Listed records:
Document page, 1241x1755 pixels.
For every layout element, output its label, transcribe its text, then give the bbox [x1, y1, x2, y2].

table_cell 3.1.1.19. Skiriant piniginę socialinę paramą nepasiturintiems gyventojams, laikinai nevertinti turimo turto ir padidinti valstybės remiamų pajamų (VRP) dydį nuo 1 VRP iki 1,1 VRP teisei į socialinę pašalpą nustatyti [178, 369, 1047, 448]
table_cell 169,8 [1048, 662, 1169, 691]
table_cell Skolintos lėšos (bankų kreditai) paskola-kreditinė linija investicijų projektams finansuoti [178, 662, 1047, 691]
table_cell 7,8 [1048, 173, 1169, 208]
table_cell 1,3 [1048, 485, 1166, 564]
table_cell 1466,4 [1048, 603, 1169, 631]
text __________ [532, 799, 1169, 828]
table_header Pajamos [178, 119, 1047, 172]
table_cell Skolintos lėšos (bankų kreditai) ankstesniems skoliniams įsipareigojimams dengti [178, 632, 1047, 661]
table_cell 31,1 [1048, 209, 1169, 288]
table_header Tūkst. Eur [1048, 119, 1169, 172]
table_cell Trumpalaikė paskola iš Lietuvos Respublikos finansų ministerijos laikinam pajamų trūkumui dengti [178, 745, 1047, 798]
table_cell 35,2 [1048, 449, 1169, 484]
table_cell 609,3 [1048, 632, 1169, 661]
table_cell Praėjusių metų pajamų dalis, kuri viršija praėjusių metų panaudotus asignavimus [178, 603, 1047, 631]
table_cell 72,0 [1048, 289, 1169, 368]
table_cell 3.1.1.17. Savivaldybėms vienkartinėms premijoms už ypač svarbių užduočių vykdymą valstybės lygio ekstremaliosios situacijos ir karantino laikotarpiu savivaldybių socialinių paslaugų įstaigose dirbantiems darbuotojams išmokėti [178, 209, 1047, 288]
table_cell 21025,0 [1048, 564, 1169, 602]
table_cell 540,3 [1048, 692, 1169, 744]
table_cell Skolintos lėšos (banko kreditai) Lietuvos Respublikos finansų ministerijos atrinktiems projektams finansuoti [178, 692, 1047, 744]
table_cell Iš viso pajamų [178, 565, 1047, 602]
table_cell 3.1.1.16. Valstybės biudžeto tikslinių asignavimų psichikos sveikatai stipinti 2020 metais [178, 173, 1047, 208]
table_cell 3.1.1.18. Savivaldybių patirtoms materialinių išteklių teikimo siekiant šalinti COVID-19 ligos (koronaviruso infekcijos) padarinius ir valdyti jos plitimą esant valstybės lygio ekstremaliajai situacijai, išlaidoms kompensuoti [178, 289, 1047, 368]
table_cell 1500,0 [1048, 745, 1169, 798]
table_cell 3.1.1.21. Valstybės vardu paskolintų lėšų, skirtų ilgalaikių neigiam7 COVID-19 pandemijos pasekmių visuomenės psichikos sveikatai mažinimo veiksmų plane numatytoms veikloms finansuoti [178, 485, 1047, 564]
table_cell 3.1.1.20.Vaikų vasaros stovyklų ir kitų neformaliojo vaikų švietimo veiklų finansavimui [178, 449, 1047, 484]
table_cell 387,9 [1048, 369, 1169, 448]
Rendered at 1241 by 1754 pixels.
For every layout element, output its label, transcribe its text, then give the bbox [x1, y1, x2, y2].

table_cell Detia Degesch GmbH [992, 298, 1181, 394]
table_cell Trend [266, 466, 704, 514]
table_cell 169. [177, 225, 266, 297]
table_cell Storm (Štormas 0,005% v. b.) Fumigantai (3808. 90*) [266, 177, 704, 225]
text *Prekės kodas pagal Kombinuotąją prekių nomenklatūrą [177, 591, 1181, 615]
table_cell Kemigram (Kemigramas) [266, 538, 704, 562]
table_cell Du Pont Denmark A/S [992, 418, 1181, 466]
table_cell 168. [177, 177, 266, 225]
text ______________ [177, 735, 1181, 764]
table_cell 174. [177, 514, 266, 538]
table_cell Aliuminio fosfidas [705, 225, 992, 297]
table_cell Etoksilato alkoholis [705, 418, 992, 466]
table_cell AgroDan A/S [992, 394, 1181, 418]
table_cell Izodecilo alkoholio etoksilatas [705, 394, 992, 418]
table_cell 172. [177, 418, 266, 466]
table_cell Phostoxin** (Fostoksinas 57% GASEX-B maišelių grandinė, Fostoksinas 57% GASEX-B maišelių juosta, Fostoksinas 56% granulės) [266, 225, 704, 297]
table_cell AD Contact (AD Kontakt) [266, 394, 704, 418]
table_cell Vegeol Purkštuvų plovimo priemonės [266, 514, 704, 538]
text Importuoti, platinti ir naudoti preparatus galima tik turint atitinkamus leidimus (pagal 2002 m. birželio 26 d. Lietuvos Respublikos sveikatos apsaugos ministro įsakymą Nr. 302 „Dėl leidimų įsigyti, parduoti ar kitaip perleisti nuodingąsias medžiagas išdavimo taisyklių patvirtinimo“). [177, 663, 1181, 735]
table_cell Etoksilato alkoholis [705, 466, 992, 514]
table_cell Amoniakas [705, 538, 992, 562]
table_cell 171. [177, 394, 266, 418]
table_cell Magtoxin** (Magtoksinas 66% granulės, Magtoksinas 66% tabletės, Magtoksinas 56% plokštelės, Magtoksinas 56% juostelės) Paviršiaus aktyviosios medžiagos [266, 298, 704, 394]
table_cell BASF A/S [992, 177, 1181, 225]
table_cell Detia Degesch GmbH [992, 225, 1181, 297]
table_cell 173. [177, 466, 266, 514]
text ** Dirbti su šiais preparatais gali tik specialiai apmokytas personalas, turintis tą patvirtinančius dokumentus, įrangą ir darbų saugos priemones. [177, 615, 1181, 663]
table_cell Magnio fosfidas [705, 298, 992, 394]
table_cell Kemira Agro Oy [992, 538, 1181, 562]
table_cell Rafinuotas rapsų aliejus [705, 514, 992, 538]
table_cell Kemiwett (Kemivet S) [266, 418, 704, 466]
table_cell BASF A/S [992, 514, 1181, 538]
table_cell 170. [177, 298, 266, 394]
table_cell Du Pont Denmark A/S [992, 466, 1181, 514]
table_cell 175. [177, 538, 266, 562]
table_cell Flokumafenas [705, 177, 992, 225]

Work required: Working from the records above, find how many lines contain the string "BASF" and answer with the bare number.

Solution to this task: 2